____ Data for the task

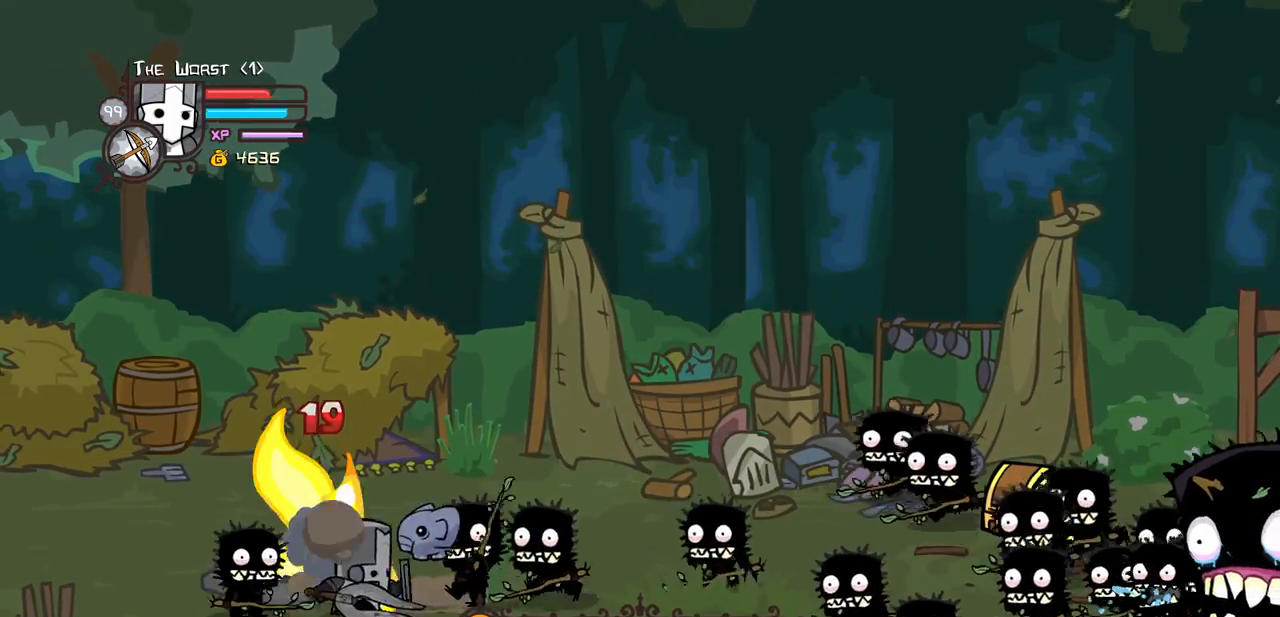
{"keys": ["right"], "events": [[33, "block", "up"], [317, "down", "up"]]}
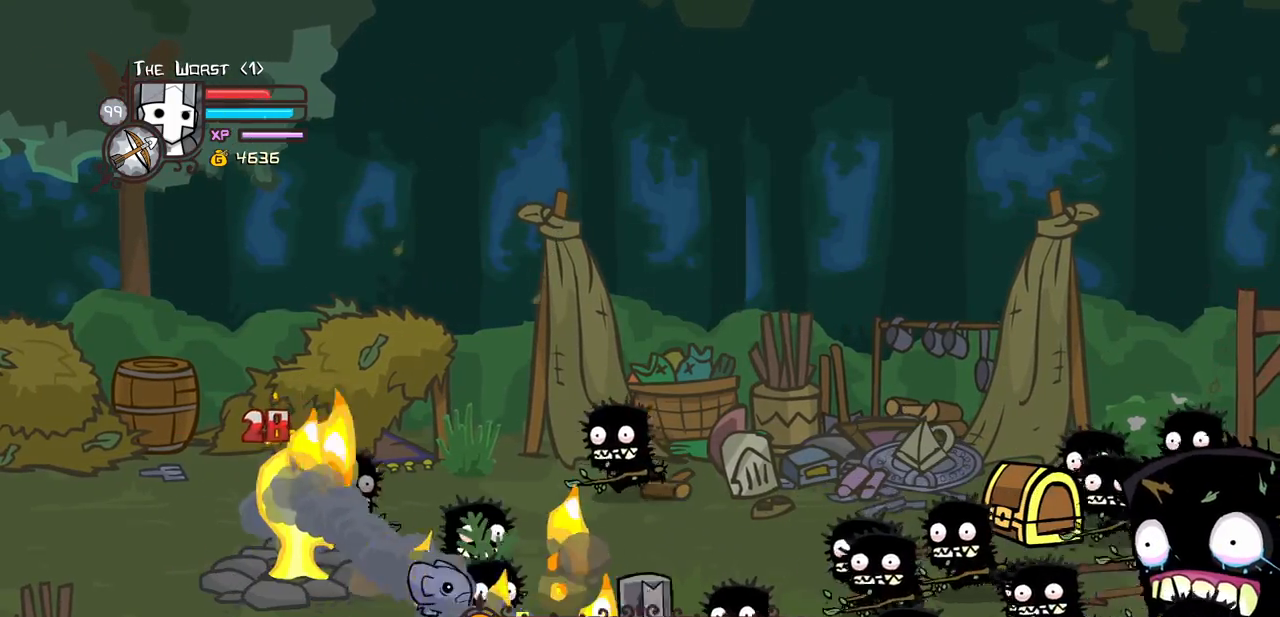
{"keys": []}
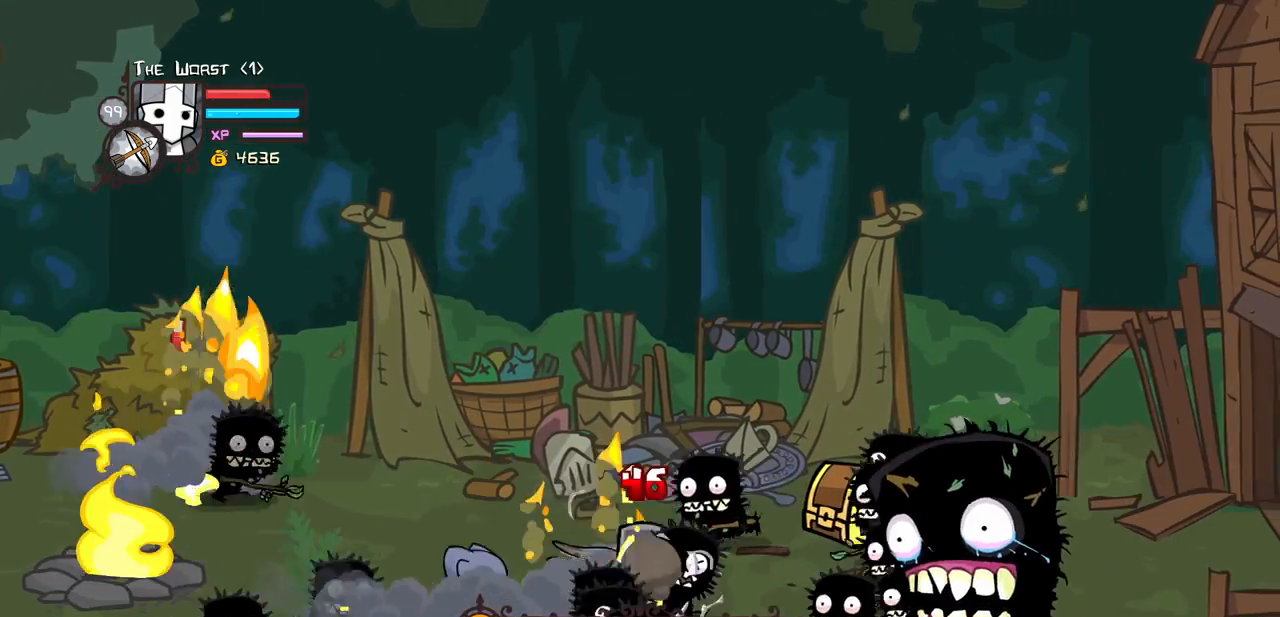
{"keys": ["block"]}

________
____ Data for the task

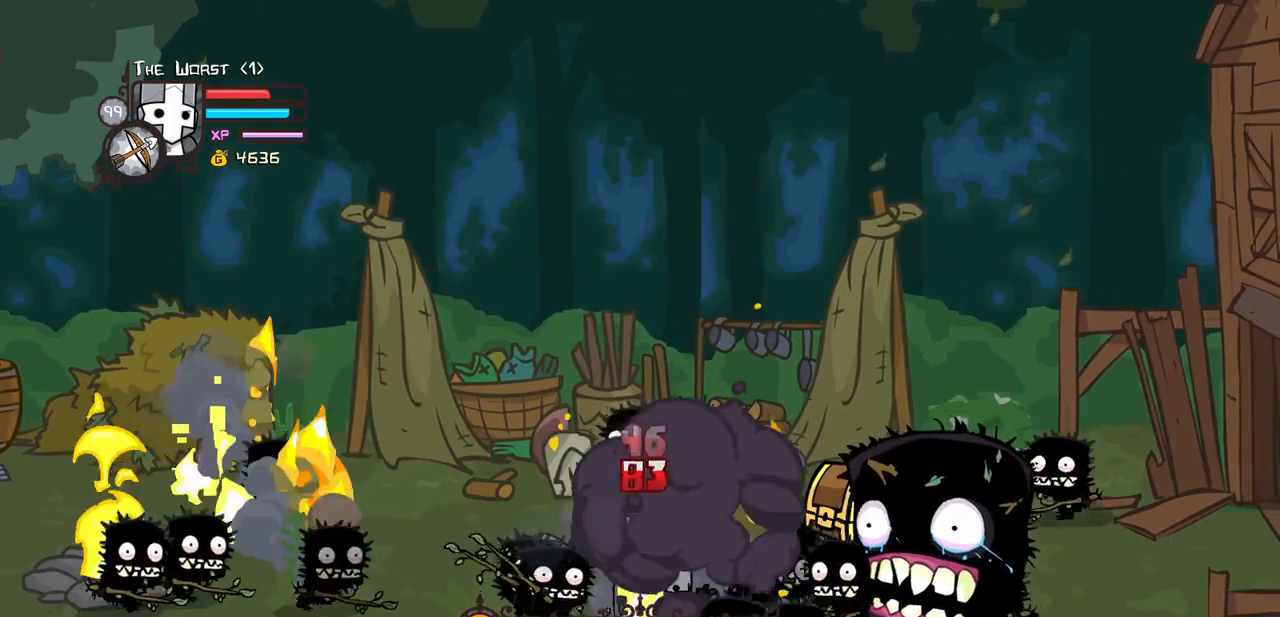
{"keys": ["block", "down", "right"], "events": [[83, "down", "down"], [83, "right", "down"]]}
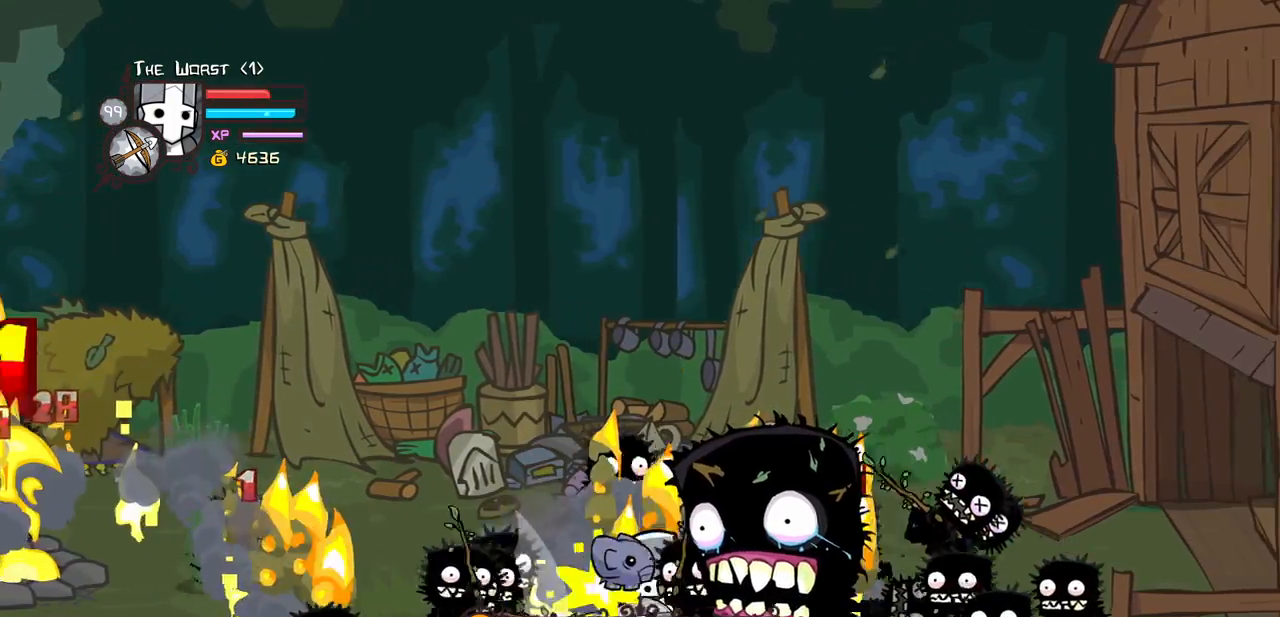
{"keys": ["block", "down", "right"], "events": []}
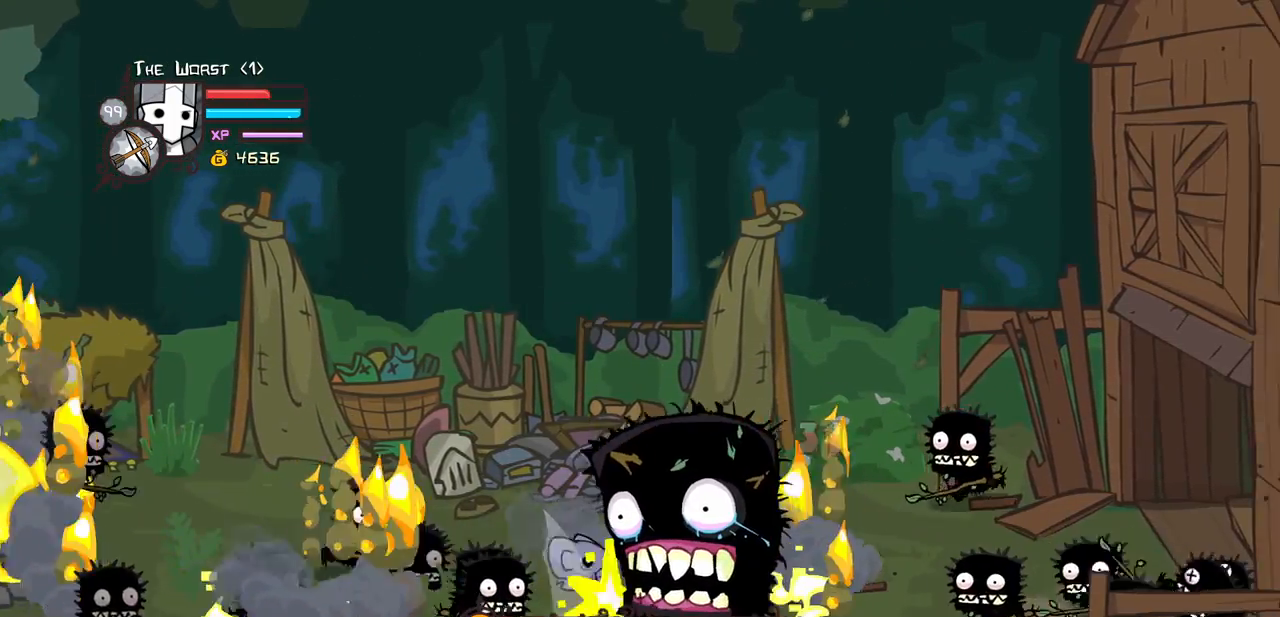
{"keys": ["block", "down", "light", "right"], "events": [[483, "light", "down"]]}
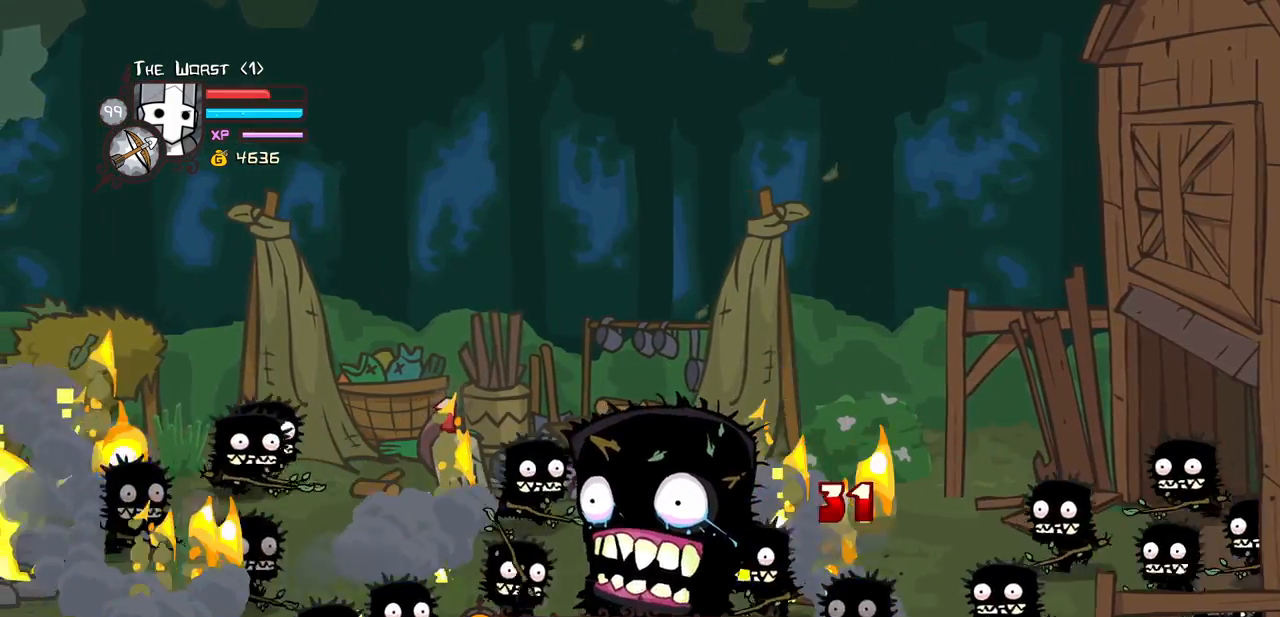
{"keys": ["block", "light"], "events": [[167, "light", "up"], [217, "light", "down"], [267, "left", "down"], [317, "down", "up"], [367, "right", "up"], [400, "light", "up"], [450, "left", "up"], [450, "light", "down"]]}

________

**Work item**:
Lines from the entries that contain the string "events" must be found and copied.

**Expected answer**:
{"keys": ["right"], "events": [[33, "block", "up"], [317, "down", "up"]]}
{"keys": ["block", "down", "right"], "events": [[83, "down", "down"], [83, "right", "down"]]}
{"keys": ["block", "down", "right"], "events": []}
{"keys": ["block", "down", "light", "right"], "events": [[483, "light", "down"]]}
{"keys": ["block", "light"], "events": [[167, "light", "up"], [217, "light", "down"], [267, "left", "down"], [317, "down", "up"], [367, "right", "up"], [400, "light", "up"], [450, "left", "up"], [450, "light", "down"]]}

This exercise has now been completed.